Wednesday, October 28, 2015

Tropical Milkweed--Plant or Not?

A gardening friend of mine gave me several milkweed plants she had acquired at a plant swap this spring. I already had one variety in my garden, a short, bushy yellow plant that seeds politely around my garden. (By politely, I mean that I discover one or two new plants a year.) The plants my friend gave me were of "grab bag" variety. She did not know what kind they were but I was hoping for a purple one. Two of the plants soon bloomed and they turned out to be the common tall, yellow plants. Although I planted these in late spring, they have produced two bloom cycles this year.

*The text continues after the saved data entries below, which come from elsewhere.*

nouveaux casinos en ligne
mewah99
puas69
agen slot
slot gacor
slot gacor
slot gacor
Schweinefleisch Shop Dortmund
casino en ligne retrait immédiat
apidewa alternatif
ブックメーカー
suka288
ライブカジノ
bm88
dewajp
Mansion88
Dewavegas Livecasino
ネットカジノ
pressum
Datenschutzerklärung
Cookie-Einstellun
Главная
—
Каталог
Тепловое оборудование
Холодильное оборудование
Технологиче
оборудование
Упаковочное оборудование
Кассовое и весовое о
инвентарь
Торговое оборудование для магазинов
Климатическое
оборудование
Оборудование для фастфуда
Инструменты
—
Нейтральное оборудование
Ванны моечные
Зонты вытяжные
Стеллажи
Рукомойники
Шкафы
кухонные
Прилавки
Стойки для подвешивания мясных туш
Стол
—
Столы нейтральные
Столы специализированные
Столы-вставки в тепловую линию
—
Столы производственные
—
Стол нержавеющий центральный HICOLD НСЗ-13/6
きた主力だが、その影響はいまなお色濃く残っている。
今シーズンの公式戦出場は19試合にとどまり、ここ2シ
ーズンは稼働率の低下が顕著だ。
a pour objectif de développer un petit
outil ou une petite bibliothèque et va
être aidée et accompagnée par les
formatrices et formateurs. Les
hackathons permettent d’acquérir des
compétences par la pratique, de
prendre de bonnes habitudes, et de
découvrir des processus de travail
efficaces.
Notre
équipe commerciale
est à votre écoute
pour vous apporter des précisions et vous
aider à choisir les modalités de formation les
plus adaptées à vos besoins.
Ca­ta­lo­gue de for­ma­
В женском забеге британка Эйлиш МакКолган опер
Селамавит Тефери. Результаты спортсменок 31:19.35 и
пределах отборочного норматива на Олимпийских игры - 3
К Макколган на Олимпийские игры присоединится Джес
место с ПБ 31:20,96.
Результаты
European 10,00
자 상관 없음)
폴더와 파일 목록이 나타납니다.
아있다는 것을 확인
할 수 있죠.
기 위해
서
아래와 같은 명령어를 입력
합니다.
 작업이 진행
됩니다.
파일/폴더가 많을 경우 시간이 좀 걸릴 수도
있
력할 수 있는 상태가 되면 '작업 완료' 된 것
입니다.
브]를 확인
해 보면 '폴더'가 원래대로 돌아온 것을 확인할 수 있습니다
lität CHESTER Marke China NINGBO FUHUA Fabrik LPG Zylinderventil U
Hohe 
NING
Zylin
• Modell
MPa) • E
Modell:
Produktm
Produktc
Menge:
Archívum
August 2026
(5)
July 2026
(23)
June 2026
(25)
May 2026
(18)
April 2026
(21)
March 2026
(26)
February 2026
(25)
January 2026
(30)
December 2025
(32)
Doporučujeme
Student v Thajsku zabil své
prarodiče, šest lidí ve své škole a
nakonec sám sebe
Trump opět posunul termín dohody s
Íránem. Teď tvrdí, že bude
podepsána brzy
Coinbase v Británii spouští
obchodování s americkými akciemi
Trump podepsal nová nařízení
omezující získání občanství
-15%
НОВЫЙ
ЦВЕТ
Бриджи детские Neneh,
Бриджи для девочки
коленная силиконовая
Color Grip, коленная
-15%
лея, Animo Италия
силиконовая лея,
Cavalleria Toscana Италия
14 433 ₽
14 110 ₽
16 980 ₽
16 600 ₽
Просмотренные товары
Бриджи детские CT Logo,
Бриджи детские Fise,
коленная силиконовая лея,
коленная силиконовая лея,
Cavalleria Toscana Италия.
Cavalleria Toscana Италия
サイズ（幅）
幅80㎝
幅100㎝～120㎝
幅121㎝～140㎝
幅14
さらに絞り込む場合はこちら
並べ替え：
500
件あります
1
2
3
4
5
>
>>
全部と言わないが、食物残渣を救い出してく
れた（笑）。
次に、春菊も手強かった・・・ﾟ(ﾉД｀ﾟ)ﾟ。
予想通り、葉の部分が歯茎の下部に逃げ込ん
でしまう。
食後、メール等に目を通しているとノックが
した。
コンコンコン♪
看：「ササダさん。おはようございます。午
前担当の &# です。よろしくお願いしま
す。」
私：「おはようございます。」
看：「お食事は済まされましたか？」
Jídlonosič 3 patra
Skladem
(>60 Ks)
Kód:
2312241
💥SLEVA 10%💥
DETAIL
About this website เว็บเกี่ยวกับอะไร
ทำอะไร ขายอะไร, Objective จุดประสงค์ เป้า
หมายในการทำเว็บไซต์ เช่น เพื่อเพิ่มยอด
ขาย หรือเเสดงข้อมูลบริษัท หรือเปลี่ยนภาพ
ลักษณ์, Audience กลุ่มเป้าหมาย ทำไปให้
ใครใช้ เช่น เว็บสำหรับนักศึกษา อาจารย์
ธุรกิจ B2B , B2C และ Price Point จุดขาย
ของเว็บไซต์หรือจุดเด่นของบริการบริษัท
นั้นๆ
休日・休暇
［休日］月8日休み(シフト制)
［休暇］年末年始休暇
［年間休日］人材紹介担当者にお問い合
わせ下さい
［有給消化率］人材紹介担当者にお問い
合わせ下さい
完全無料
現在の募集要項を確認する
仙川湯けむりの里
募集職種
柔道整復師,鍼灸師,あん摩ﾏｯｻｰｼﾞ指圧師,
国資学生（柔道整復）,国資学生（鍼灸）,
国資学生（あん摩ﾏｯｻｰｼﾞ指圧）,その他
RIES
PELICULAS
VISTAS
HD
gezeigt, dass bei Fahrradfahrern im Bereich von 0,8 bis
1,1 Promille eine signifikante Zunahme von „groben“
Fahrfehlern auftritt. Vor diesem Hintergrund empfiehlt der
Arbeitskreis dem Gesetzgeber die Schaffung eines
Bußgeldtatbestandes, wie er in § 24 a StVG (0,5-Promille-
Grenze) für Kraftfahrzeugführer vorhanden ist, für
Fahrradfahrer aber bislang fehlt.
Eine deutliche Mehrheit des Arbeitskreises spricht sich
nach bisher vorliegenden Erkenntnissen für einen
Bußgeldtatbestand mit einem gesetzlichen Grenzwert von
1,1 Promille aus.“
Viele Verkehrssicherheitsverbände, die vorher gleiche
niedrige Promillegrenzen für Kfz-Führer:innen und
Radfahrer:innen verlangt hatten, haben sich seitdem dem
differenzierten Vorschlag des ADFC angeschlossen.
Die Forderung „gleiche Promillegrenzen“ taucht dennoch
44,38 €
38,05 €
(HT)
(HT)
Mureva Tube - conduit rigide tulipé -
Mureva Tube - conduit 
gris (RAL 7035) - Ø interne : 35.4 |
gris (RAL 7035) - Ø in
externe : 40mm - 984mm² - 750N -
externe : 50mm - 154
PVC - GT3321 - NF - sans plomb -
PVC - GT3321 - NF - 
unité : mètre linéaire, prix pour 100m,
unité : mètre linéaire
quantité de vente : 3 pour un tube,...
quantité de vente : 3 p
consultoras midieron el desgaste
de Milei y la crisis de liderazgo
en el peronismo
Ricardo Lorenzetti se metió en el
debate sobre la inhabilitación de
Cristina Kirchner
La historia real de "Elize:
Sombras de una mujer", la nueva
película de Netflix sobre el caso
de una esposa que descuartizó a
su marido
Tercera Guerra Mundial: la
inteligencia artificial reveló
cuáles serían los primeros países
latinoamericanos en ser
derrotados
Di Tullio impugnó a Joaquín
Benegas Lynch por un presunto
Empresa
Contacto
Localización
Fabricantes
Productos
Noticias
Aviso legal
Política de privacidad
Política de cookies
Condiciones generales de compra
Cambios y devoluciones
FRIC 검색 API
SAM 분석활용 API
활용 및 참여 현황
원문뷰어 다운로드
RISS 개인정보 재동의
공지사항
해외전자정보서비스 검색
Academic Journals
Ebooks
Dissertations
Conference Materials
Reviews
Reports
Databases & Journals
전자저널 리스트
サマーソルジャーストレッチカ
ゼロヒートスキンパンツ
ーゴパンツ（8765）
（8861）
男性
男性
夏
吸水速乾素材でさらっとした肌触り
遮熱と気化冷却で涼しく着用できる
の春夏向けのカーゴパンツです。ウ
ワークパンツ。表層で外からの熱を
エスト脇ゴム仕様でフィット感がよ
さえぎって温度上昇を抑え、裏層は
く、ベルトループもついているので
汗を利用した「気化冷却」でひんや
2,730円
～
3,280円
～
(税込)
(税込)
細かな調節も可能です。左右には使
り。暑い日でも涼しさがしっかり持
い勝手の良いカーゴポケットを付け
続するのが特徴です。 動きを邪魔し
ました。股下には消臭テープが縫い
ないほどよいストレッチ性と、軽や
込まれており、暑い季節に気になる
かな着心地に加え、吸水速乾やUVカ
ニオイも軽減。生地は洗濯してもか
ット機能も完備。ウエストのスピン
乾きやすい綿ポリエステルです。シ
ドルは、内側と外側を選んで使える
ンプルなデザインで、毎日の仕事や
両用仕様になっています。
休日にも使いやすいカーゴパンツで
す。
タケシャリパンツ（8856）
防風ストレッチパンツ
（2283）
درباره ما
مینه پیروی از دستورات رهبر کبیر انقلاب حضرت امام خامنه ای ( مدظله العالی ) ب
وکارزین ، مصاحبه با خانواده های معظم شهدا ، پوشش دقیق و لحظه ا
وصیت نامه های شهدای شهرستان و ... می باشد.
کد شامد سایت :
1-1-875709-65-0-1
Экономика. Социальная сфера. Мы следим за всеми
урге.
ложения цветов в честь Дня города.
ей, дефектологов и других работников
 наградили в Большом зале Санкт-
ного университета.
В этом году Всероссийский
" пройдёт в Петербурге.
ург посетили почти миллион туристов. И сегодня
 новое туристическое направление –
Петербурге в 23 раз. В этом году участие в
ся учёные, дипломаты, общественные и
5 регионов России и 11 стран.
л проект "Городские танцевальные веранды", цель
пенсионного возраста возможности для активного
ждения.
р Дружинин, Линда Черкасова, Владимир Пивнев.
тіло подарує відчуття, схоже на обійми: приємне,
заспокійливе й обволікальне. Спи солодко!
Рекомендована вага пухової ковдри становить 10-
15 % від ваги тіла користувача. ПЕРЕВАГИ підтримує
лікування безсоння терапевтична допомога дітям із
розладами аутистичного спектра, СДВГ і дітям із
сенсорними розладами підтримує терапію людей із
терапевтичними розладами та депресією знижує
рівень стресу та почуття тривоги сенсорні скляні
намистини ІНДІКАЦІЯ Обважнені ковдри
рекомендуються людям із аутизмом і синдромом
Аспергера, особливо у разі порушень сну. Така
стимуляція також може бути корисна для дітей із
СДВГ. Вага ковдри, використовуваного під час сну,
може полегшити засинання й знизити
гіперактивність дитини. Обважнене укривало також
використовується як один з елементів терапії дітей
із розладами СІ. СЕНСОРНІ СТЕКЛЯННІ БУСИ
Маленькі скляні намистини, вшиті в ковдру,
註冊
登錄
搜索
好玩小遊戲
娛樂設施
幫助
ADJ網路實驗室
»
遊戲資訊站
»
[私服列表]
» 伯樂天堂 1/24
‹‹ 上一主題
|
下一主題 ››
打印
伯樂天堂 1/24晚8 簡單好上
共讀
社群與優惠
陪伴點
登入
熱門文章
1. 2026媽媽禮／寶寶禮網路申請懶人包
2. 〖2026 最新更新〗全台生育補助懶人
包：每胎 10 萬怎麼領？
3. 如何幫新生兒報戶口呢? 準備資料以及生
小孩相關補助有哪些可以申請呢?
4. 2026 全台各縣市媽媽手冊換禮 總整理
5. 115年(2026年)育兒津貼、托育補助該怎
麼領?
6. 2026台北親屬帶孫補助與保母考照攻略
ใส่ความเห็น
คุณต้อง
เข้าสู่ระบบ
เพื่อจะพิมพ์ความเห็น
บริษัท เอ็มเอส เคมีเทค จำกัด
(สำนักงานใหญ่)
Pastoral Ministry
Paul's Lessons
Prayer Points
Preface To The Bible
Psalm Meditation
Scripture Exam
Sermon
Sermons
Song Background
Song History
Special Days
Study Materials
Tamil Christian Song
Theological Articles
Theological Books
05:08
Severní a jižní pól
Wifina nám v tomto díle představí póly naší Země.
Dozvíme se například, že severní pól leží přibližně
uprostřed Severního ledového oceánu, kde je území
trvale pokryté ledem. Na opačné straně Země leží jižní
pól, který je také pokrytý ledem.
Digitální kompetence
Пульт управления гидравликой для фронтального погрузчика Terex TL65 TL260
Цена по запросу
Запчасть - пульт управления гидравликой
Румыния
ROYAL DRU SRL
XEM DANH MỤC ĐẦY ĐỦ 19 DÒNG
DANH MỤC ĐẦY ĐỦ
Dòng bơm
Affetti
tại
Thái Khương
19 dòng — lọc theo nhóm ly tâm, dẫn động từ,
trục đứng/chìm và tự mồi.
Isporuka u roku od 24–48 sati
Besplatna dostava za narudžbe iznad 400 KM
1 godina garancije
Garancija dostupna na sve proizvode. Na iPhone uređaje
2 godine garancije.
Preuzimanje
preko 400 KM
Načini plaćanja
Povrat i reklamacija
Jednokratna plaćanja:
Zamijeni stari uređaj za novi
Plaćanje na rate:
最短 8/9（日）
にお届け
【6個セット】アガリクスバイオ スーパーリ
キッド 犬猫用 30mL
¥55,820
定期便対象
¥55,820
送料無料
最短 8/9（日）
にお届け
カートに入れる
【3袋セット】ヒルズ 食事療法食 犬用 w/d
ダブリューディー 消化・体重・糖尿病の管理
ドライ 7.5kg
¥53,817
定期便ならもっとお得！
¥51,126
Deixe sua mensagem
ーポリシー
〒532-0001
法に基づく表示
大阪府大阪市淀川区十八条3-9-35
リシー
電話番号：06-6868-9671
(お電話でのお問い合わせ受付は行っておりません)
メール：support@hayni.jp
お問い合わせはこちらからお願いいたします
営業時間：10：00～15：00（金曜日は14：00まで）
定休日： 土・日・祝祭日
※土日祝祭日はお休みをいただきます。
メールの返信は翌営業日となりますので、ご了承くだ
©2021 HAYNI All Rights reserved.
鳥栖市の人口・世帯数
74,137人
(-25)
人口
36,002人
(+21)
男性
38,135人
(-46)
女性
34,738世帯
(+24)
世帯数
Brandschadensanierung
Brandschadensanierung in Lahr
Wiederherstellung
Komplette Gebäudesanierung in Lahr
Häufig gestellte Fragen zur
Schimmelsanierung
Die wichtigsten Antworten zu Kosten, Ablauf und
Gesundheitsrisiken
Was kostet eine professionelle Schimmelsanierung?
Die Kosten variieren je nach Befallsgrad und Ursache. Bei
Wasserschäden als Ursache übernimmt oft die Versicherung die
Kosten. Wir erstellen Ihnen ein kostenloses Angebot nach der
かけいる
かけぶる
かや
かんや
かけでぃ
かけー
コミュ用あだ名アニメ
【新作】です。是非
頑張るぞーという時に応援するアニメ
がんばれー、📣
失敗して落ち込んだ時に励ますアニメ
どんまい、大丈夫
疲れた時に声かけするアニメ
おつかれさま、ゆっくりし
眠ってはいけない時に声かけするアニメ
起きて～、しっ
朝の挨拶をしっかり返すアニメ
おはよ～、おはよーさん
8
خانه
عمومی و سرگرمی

The third plant didn't grow very fast and I almost forgot I planted it. Last week, I noticed some red buds on it, which later opened to a yellow center. I was thrilled that it was so pretty!
Asclepias curassavica?
After researching it on the web, I believe that it is Asclepias curassavica, tropical milkweed. I also discovered that tropical milkweed is the source of hot debate among butterfly enthusiasts. On the one hand, gardeners, hearing about the decline of Monarchs, plant milkweed because of its critical role in in Monarch reproduction, and tropical milkweed is a beautiful, commonly-available variety. On the other hand, tropical milkweed is much criticized across the internet for contributing to the Monarch decline. What's a good-intentioned gardener to do?

My research on tropical milkweed revealed a complicated problem. The gist is that the decline of the Monarch is partly attributable a parasite infection, and the infection rate is much higher for Monarchs that breed on tropical milkweed and overwinter in the southern part of the United States compared with those that migrate to Mexico for the winter. According to the Monarch Joint Venture, a partnership of government and private organizations to preserve the Monarch, the problem lies in winter-breeding made possible by the tropical milkweed rather than in the plant itself. As long as tropical milkweed is not available for winter breeding (that is, it dies back in the fall), it should not pose an increased risk of parasite problems for Monarchs. The Joint Venture recommends that in those warm areas where tropical milkweed might not die back in the winter, it should be cut back to the ground in the fall to ensure that parasite-free foliage is available for migratory Monarchs. (Click here for a full discussion of these issues).

So it seems that in our zone 7/8 gardens in the Memphis area, tropical milkweed bears watching. Since this is my first experience with it, I intend to watch mine closely as cold weather arrives and I'll give it a helping hand if it resists dormancy.